MATERIAL FOR THIS TASK —
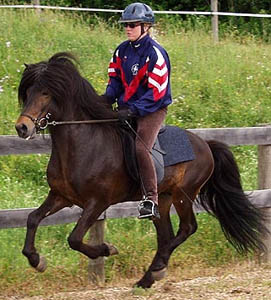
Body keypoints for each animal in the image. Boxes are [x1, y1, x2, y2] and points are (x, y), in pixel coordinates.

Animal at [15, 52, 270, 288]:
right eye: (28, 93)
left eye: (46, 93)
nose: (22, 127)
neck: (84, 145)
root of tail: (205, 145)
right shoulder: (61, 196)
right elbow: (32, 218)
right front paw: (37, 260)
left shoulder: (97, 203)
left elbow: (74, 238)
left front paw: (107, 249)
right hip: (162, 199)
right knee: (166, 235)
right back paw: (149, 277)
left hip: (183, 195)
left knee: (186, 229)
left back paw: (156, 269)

---

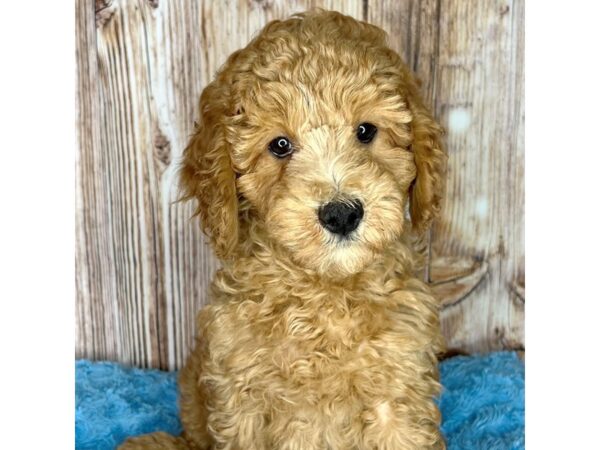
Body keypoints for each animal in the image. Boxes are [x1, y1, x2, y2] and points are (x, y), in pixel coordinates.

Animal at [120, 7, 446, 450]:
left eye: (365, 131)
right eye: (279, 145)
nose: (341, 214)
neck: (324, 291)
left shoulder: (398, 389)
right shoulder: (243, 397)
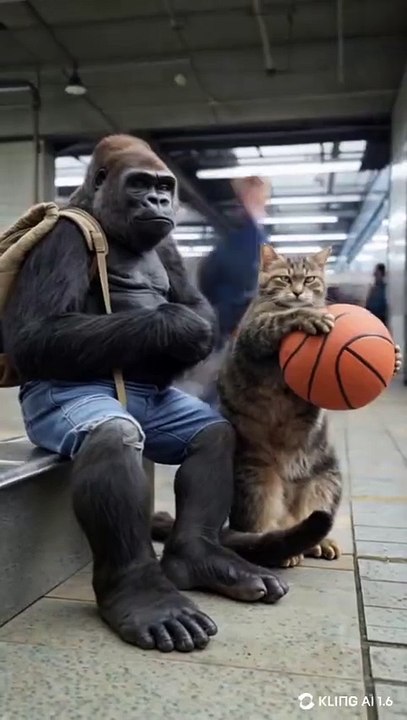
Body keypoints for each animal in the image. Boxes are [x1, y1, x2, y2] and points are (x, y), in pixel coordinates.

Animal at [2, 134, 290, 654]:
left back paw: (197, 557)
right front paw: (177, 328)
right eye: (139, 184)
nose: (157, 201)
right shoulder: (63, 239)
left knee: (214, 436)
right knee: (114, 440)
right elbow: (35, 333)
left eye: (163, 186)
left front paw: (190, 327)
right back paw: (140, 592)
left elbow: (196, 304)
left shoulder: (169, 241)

TASK GOAL —
What you return must be the lines above that run from the line with "right knee: (114, 440)" to the line with "left shoulder: (169, 241)", inclusive, each copied exactly.

ANSWER TO THE EXERCISE —
right knee: (114, 440)
right elbow: (35, 333)
left eye: (163, 186)
left front paw: (190, 327)
right back paw: (140, 592)
left elbow: (196, 304)
left shoulder: (169, 241)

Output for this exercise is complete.